Jadi, Manis ini sebenarnya mau memperjuangkan cinta ini apa endhak, toh? Aku benar-benar ndhak paham. Dia jelas mencintaiku, ndhak mencintai Minto. Tapi kenapa dia berperilaku seperti itu? Apa dia pikir, aku bahagia menjalani cinta yang seperti ini? Endhak, endhak sama sekali. Aku bahkan seperti simpanan dari seseorang, yang melakukan hubungan terlarang secara diam-diam.

"Lalu, apa yang kamu harapkan dari hubungan ini? Berlalu begitu saja seperti embusan angin yang telah kamu nikmati oksigennya, lalu karbodioksidanya kamu embuskan begitu saja? Jadi, apa arti hubungan kita selama ini, Manis?" frustasiku kepada sikap Manis yang benar-benar membuatku kecewa, sikapnya yang benar-benar membuatku jengkel.

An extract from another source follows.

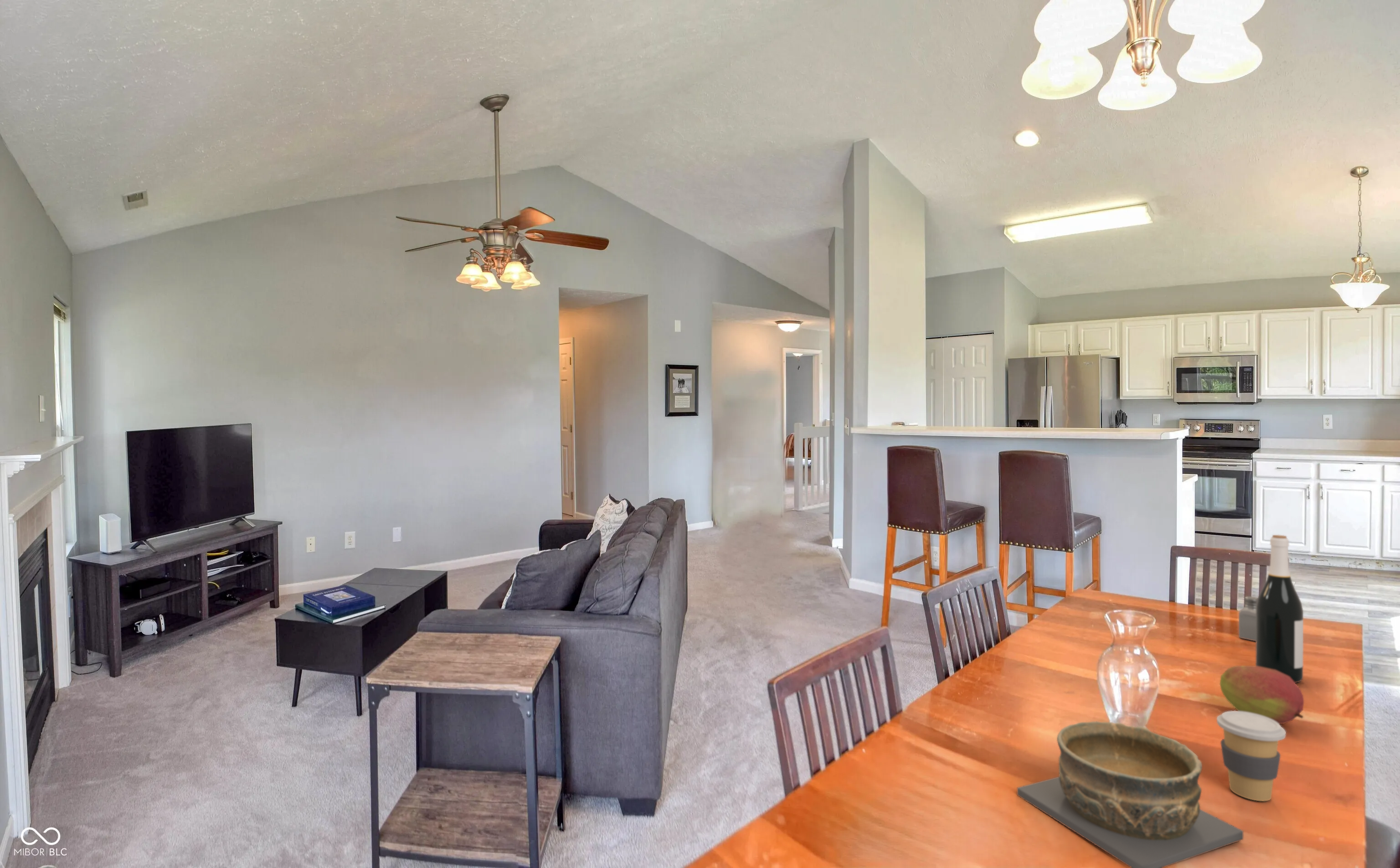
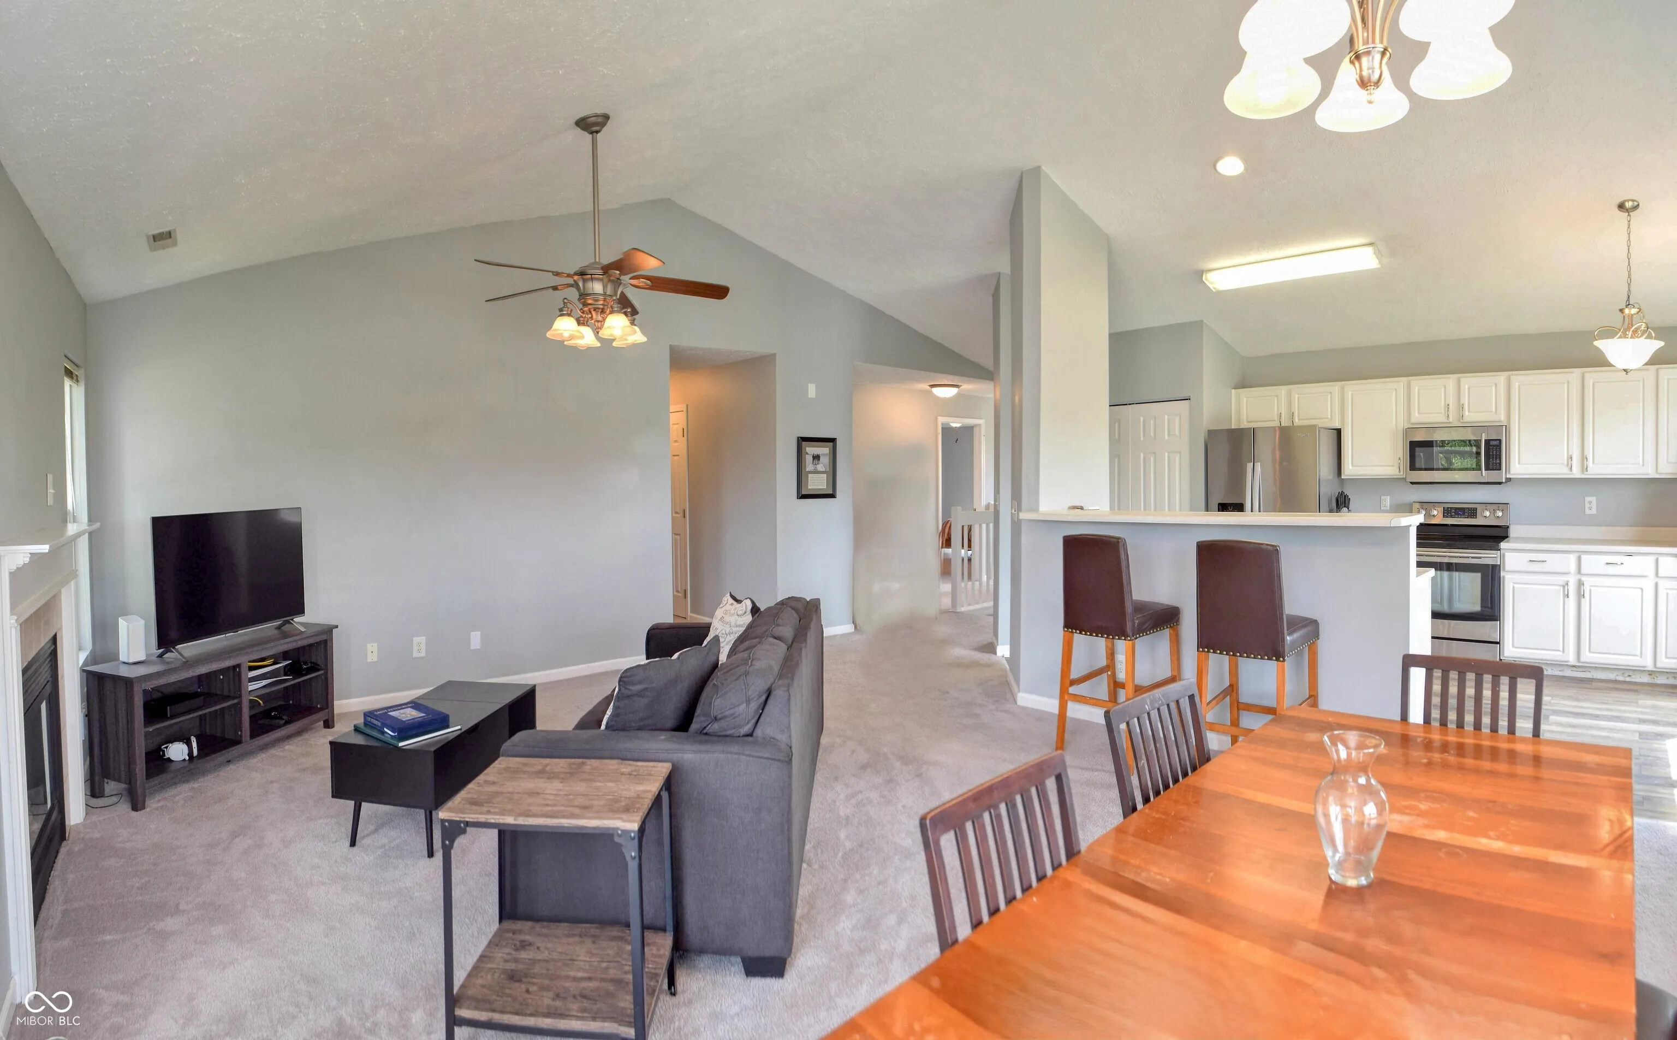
- wine bottle [1255,534,1304,683]
- coffee cup [1216,710,1287,801]
- bowl [1017,721,1244,868]
- fruit [1220,665,1305,724]
- saltshaker [1238,596,1258,641]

Manis diam, dia ndhak menjawab ucapanku. Tapi, bahasa tubuhnya benar-benar membuatku naik darah. Lihatlah bagaimana dia seolah malas dengan percakapanku kali ini. Seolah, hanya aku di sini yang serius, sedangkan dia endhak sama sekali. Seolah di sini hanya aku yang bersemangat, dia endhak sama sekali!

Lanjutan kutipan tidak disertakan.